PROMPT. Can you render every line of the records below as a numbered list, skipping blank lines and leaving the pictures out?

<<<<

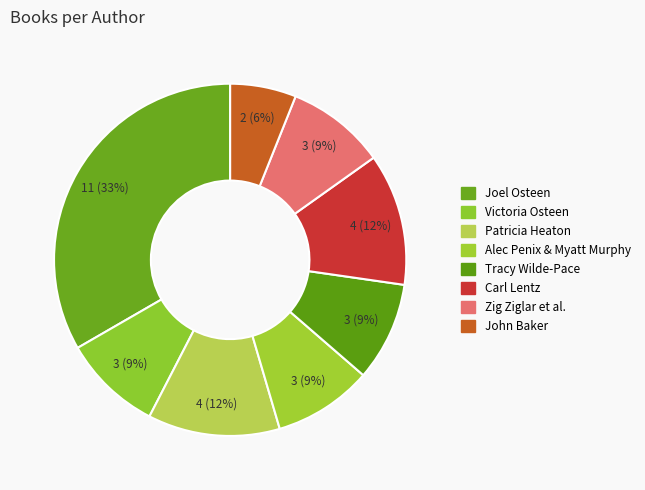

Do Carl Lentz and Joel Osteen together represent more than half of the pie?

No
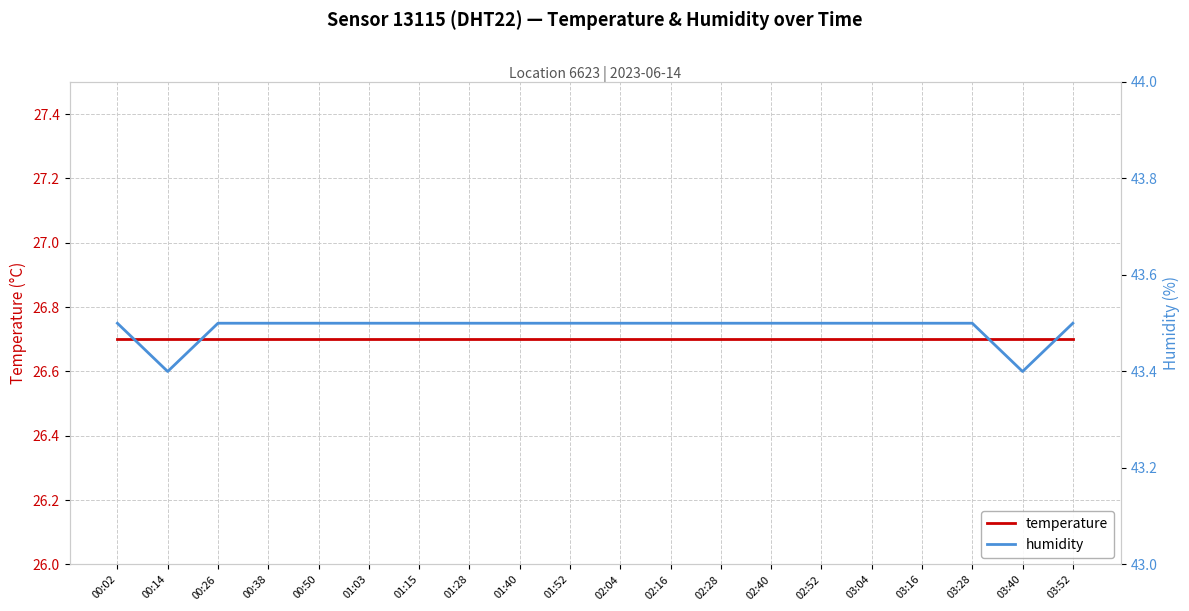

Count the number of categories in the chart.

20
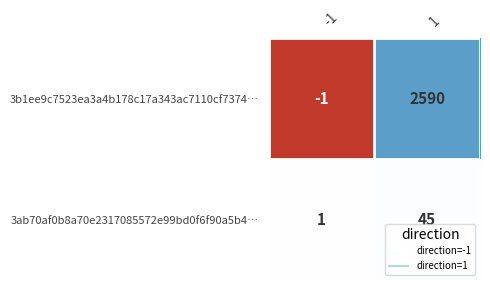

Is it true that 3b1ee9c7523ea3a4b178c17a343ac7110cf7374… equals -1 at -1?

True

>>>>

COMPLETED EXERCISE.
1. Do Carl Lentz and Joel Osteen together represent more than half of the pie?
2. No
3. Count the number of categories in the chart.
4. 20
5. Is it true that 3b1ee9c7523ea3a4b178c17a343ac7110cf7374… equals -1 at -1?
6. True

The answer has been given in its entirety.